Task goal
An exact, complete printout of the listing is wanted, minus its images.

Stored data
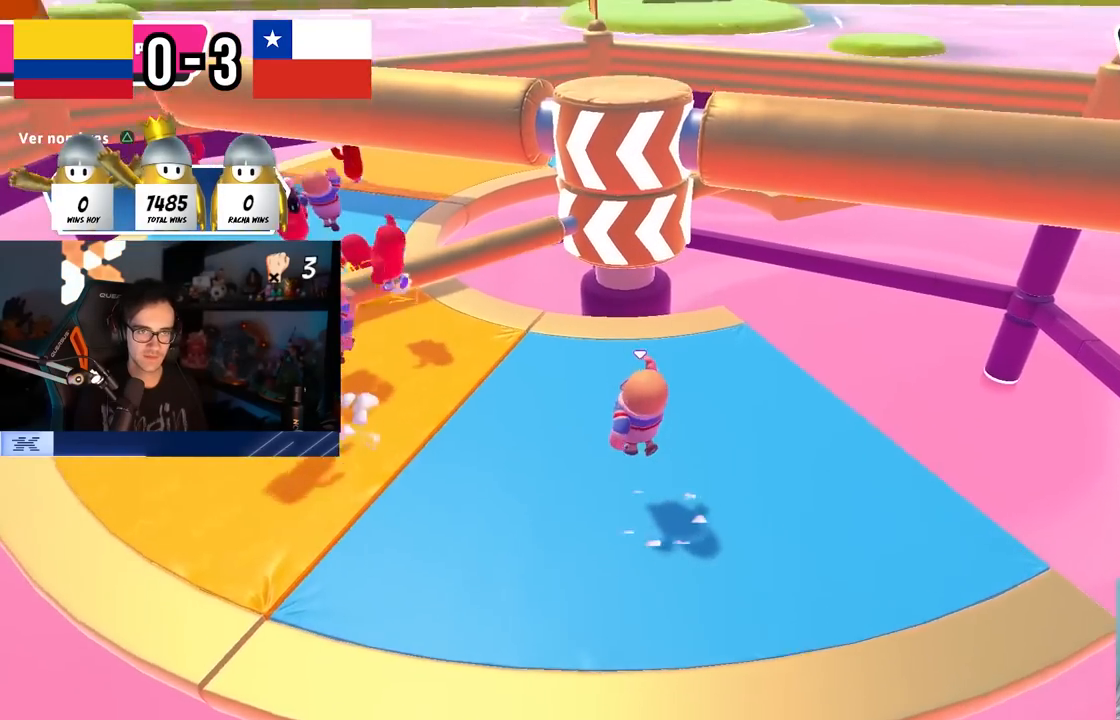
{"buttons": ["CROSS"], "left_stick": "left", "right_stick": "center", "events": [[83, "right_stick", "down-right"], [267, "right_stick", "center"], [483, "CROSS", "down"]]}
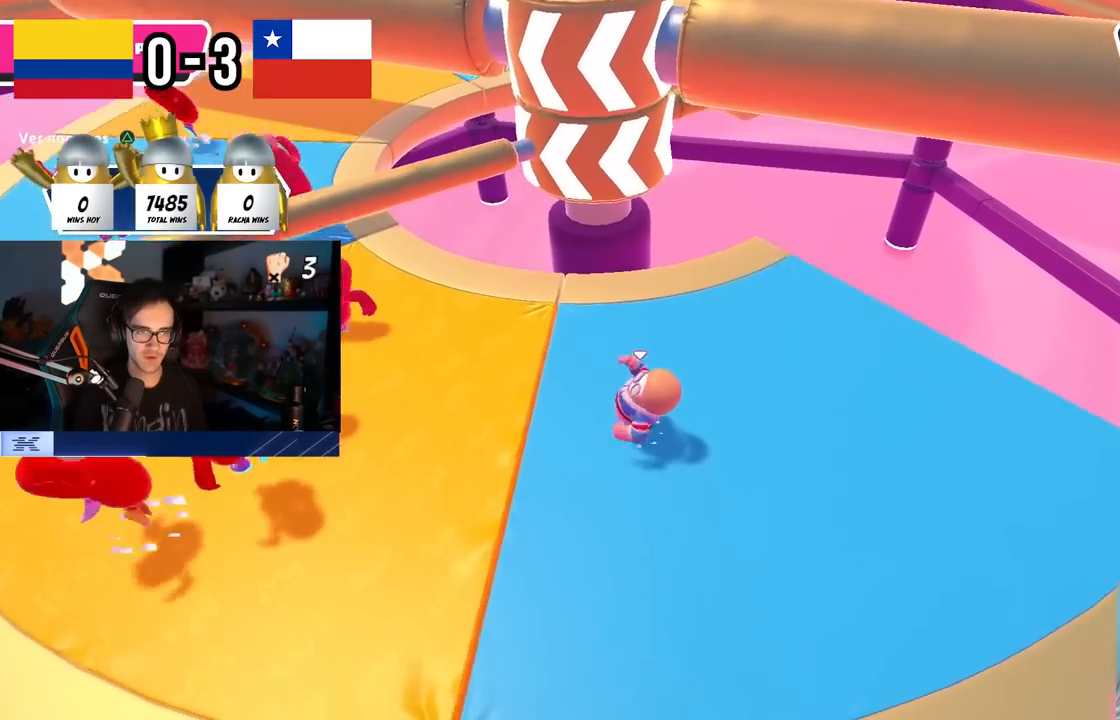
{"buttons": [], "left_stick": "right", "right_stick": "center", "events": [[150, "CROSS", "up"], [317, "right_stick", "down-right"], [450, "left_stick", "right"], [450, "right_stick", "center"]]}
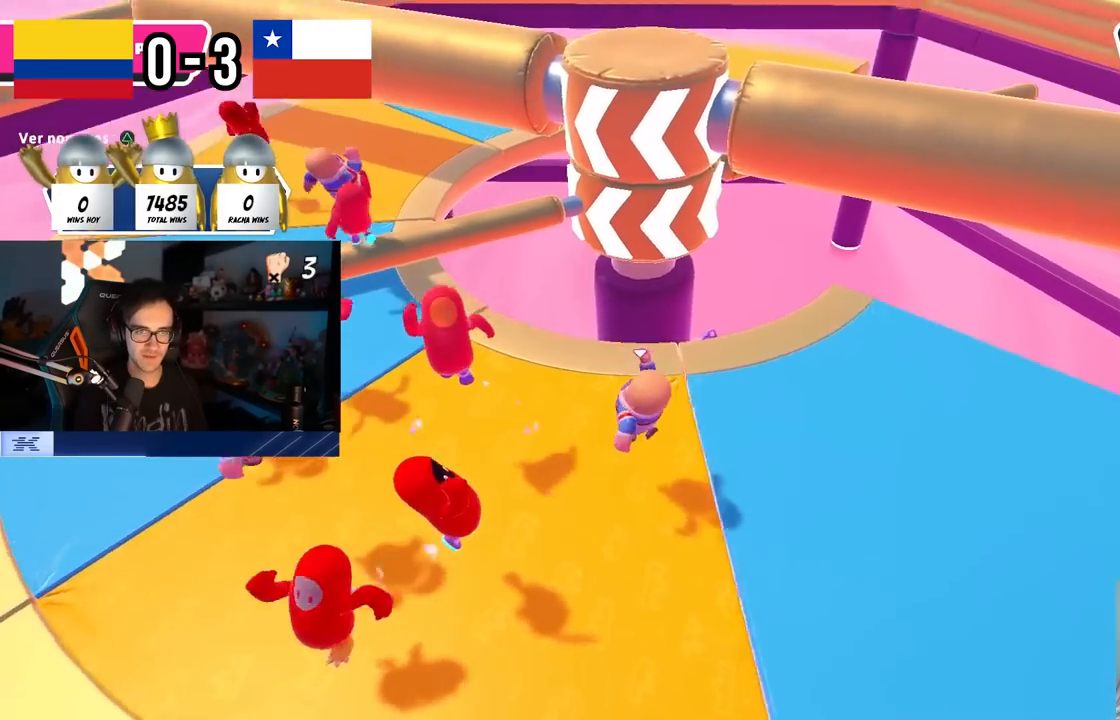
{"buttons": [], "left_stick": "right", "right_stick": "down-left", "events": [[150, "CROSS", "down"], [333, "CROSS", "up"], [383, "right_stick", "down-left"]]}
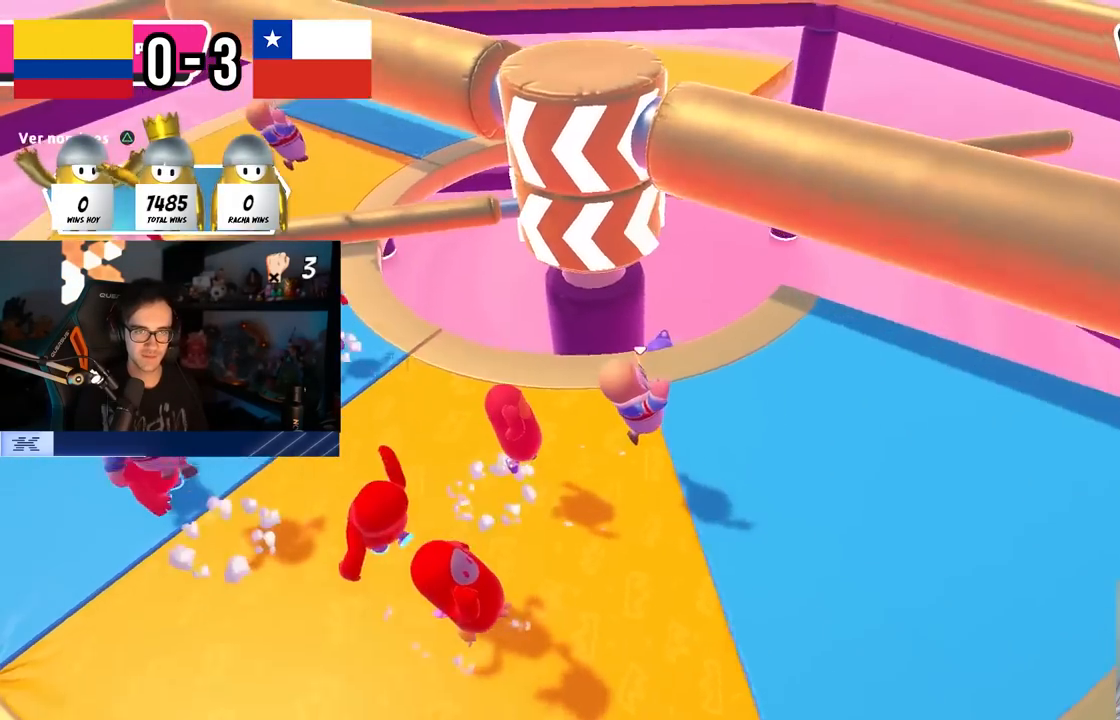
{"buttons": ["CROSS"], "left_stick": "down-left", "right_stick": "center", "events": [[33, "right_stick", "center"], [350, "left_stick", "down"], [400, "CROSS", "down"], [400, "left_stick", "down-left"]]}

Answer for this exercise
{"buttons": ["CROSS"], "left_stick": "left", "right_stick": "center", "events": [[83, "right_stick", "down-right"], [267, "right_stick", "center"], [483, "CROSS", "down"]]}
{"buttons": [], "left_stick": "right", "right_stick": "center", "events": [[150, "CROSS", "up"], [317, "right_stick", "down-right"], [450, "left_stick", "right"], [450, "right_stick", "center"]]}
{"buttons": [], "left_stick": "right", "right_stick": "down-left", "events": [[150, "CROSS", "down"], [333, "CROSS", "up"], [383, "right_stick", "down-left"]]}
{"buttons": ["CROSS"], "left_stick": "down-left", "right_stick": "center", "events": [[33, "right_stick", "center"], [350, "left_stick", "down"], [400, "CROSS", "down"], [400, "left_stick", "down-left"]]}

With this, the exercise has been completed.